Obama Blasts Republicans’ “Casual” War Talk

“They’re not commander in chief,” Obama says of those who criticize his Iran policy.

President Barack Obama points to a member of the audience at a town hall style meeting in Rio Rancho, New Mexico, May 14, 2009
President Barack Obama points to a member of the audience at a town hall style meeting in Rio Rancho, New Mexico, May 14, 2009 (White House/Pete Souza)

President Barack Obama on Tuesday criticized the “casualness” with which the Republicans seeking to replace him in November talk “talk about war.”

“What’s said on the campaign trail, those folks don’t have a lot of responsibilities,” the president said. “They’re not commander-in-chief.”

Among the four Republicans seeking that job, three insist that the United States should consider military action to delay or destroy Iran’s uranium enrichment program which many Western nations suspect is designed to attain a nuclear weapons capacity.

President Obama cautioned against warmongering hover, urging his conservative challengers to “explain clearly to the American people what the costs and benefits of war would be.”

He also defended his administration’s efforts to stop Iran from reaching an atomic weapons capacity when he said that the decision whether to launch airstrikes could be some time away.

“This notion that somehow we have a choice to make in the next week or two weeks or month or two months is not borne out by the facts,” according to the president.

The American strategy has so far consisted of economic sanctions which are designed to dissuade the Iranians from pressing ahead with their nuclear program.
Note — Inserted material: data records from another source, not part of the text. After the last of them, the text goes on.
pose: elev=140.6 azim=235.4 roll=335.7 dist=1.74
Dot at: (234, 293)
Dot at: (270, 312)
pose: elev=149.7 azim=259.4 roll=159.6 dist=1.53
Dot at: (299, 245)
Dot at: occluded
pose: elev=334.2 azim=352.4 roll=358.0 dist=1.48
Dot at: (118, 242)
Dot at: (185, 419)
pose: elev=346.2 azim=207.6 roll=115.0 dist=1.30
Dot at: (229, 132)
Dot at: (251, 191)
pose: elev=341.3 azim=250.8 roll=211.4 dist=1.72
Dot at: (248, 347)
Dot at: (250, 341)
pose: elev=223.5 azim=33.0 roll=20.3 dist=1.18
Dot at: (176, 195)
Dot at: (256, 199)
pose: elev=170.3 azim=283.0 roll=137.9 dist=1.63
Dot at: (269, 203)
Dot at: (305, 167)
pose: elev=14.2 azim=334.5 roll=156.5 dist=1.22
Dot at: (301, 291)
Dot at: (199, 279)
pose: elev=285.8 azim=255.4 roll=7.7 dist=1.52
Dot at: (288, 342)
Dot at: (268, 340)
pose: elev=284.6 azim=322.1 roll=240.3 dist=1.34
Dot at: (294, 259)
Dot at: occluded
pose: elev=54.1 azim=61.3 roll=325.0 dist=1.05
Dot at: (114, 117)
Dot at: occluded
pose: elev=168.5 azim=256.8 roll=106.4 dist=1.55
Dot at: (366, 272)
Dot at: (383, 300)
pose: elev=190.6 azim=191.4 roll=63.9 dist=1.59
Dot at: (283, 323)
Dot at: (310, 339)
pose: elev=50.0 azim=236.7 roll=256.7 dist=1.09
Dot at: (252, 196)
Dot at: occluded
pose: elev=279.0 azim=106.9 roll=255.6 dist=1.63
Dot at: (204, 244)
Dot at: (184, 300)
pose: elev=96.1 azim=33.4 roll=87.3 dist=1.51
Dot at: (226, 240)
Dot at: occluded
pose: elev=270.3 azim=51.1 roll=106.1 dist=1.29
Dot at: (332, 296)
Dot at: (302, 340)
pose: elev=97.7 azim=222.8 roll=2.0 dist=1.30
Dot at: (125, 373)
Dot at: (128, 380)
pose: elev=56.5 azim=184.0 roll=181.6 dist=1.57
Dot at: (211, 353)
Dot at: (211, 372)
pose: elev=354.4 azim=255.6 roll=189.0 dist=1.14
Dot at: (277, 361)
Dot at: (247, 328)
Three Republican presidential hopefuls are skeptical of the sanctions regime however.

Former House speaker Newt Gingrich, who has been the most outspoken among the contenders in his support for covert and military action against Iran’s nuclear effort, alleged in response to the president’s comments that the Middle Eastern country’s leaders were “deepening their commitment to nuclear weapons while we talk.”

Both Gingrich and former Massachusetts governor Mitt Romney, who is considered likeliest to secure the Republican Party’s presidential nomination in August, have vowed that if they are elected, Iran will not have a nuclear weapon.

Former Pennsylvania senator Rick Santorum, perhaps the most neoconservative candidate between the three, has warned of the threat that is posed by Iran for years. He believes that the country is ruled by religious fanatics and, like Gingrich, has endorsed the assassination of Iranian nuclear scientists.

Despite President Obama’s insistence that the decision whether to attack Iran or not is far from imminent, Israel reportedly doesn’t feel the same way.

According to the American defense secretary, Leon Panetta, the Jewish state fears that Iran will enter a “zone of immunity” as early as this spring at which point Israel nor the United States could disable enough of its nuclear sites anymore to prevent it from building an atomic weapon.

Prime Minister Benjamin Netanyahu, who was in Washington to confer with Obama on Monday, said that “Israel will always reserve the right to defend itself” in a speech to a pro-Israel lobby group on Tuesday, adding, “The Jewish state will not allow those who seek Israel’s destruction the means to achieve that goal. A nuclear armed Iran must be stopped.”